There are 644175 triples extracted from the dataset by OpenIE.


A quick sample of the triples shows us that the quality is extremely low:

In [4]:
triples[:5]

[{'subject': 'Studies', 'relation': 'elucidate', 'object': 'basis'},
 {'subject': 'Studies',
  'relation': 'elucidate',
  'object': 'biochemical basis of survival of excised axes of seeds'},
 {'subject': 'Studies',
  'relation': 'elucidate',
  'object': 'biochemical basis of survival of embryonic axes of recalcitrant seeds of Trichilia dregeana'},
 {'subject': 'Studies',
  'relation': 'basis of',
  'object': 'survival of embryonic axes of recalcitrant seeds'},
 {'subject': 'Studies',
  'relation': 'elucidate',
  'object': 'biochemical basis of survival of excised embryonic axes of seeds of Trichilia dregeana'}]

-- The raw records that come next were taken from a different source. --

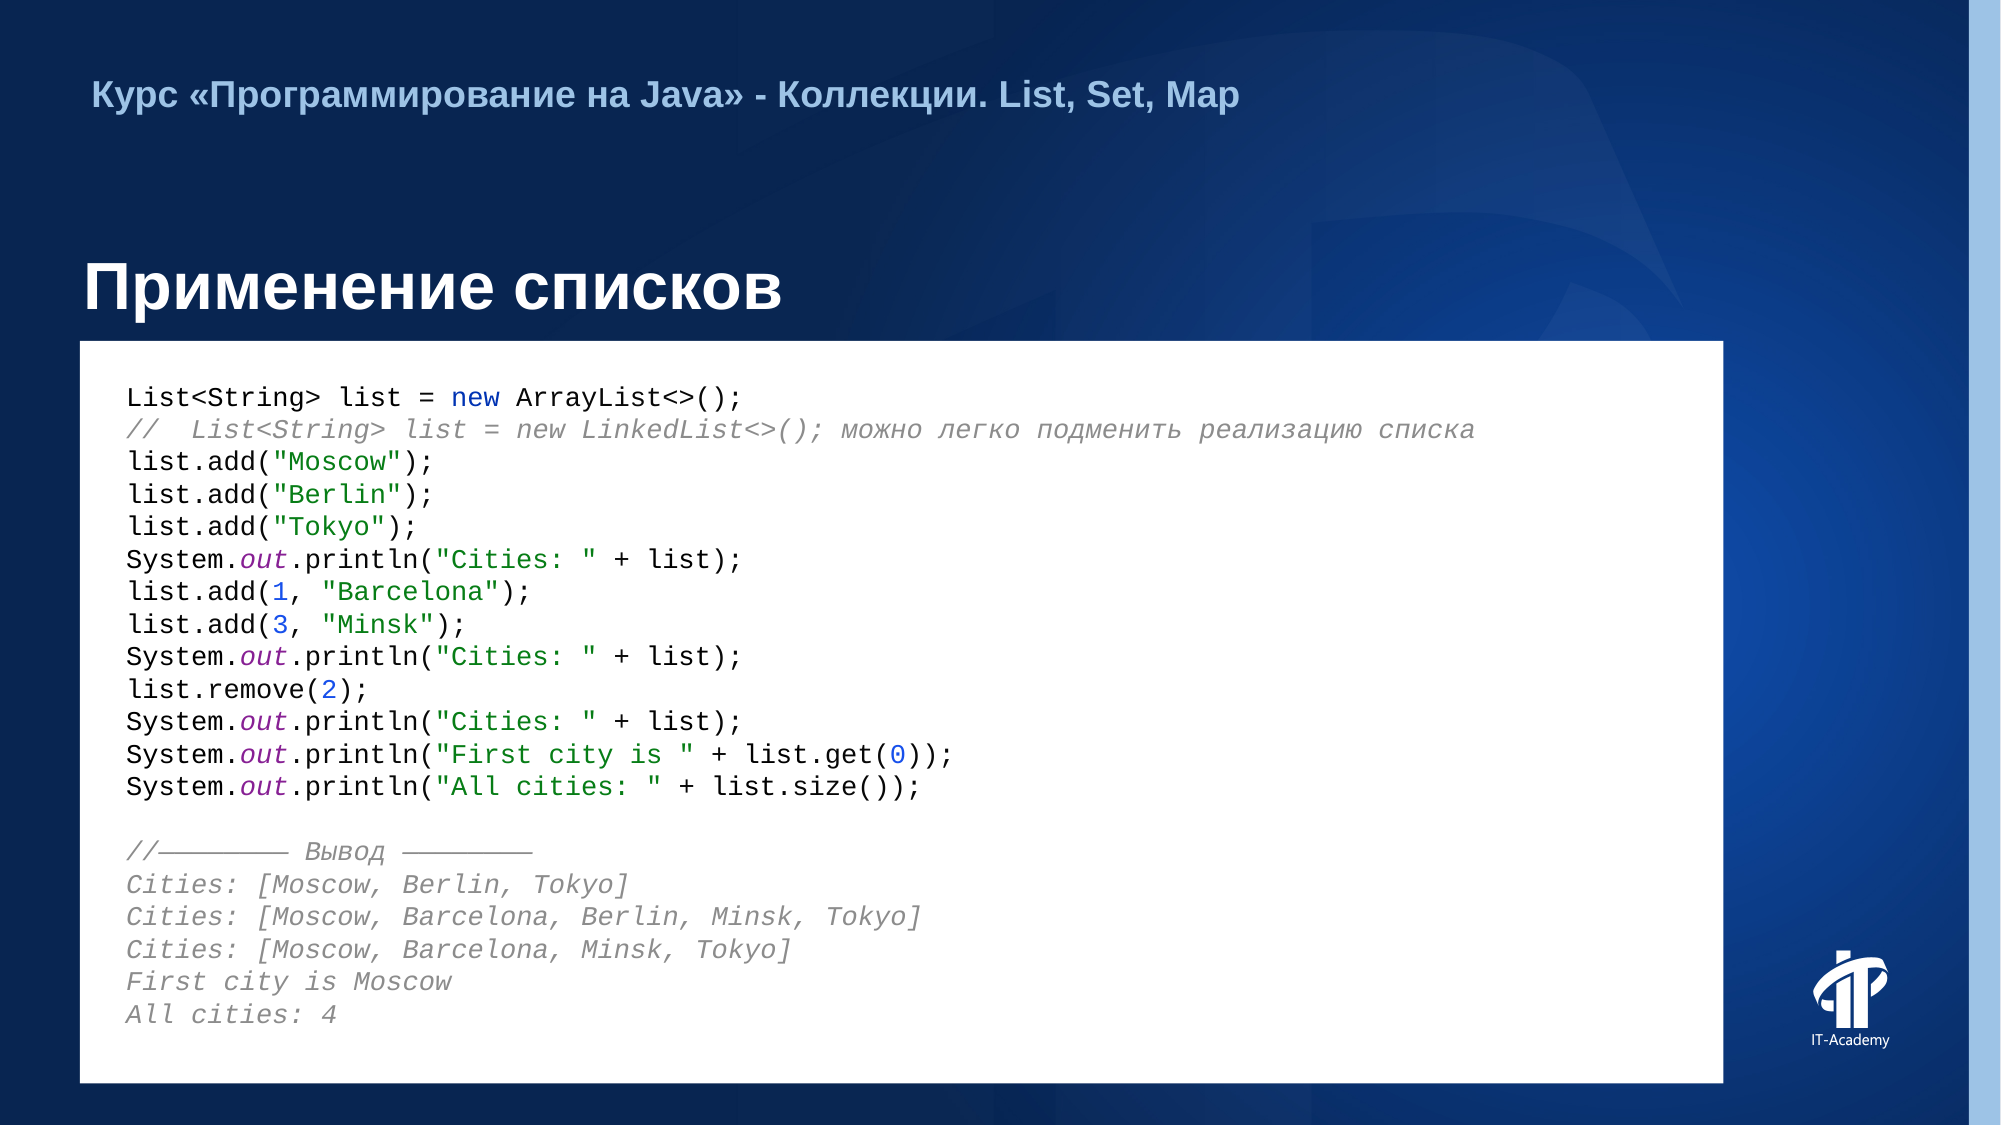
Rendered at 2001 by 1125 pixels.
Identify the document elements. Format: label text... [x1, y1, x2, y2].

title Применение списков [76, 235, 1185, 342]
text_box List<String> list = new ArrayList<>(); // List<String> list = new LinkedList<>(); можно легко подменить реализацию списка list.add("Moscow"); list.add("Berlin"); list.add("Tokyo"); System.out.println("Cities: " + list); list.add(1, "Barcelona"); list.add(3, "Minsk"); System.out.println("Cities: " + list); list.remove(2); System.out.println("Cities: " + list); System.out.println("First city is " + list.get(0)); System.out.println("All cities: " + list.size()); //———————— Вывод ———————— Cities: [Moscow, Berlin, Tokyo] Cities: [Moscow, Barcelona, Berlin, Minsk, Tokyo] Cities: [Moscow, Barcelona, Minsk, Tokyo] First city is Moscow All cities: 4 [118, 371, 1726, 1036]
text_box Курс «Программирование на Java» - Коллекции. List, Set, Map [83, 62, 1462, 123]
text_box [1968, 0, 2000, 1125]
text_box [79, 340, 1724, 1084]
picture [0, 0, 1968, 1125]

## Filter triples by DyGIE++ entities
In order to improve the quality of the OpenIE extraction, we'll only keep triples that have a DyGIE++ entity as both a subject and a predicate. We'll start by requiring an exact match; if this proves too stringent, we can use fuzzy matching instead.

In [5]:
dygie_co_graph = nx.read_graphml('../../data/kg/all_drought_dt_co_occurrence_graph_02May2024.graphml')
dygiepp_ents = list(dygie_co_graph.nodes())

In [None]:
openie_nodes = []
openie_edges = []
for trip in tqdm(triples):
    if (trip['subject'].lower() in dygiepp_ents) and (trip['object'].lower() in dygiepp_ents):
        openie_nodes.append(trip['subject'].lower())
        openie_nodes.append(trip['object'].lower())
        openie_edges.append((trip['subject'].lower(), trip['object'].lower()))
openie_nodes = list(set(openie_nodes))
openie_edges = list(set(openie_edges))

 16%|█▌        | 102721/644175 [28:49<2:18:16, 65.26it/s]

In [None]:
print(f'There are {len(openie_nodes)} nodes and {len(openie_edges)} edges after filtering by entity.')

In [None]:
openie_graph = nx.Graph()
_ = openie_graph.add_nodes_from(openie_nodes)
_ = openie_graph.add_edges_from(openie_edges)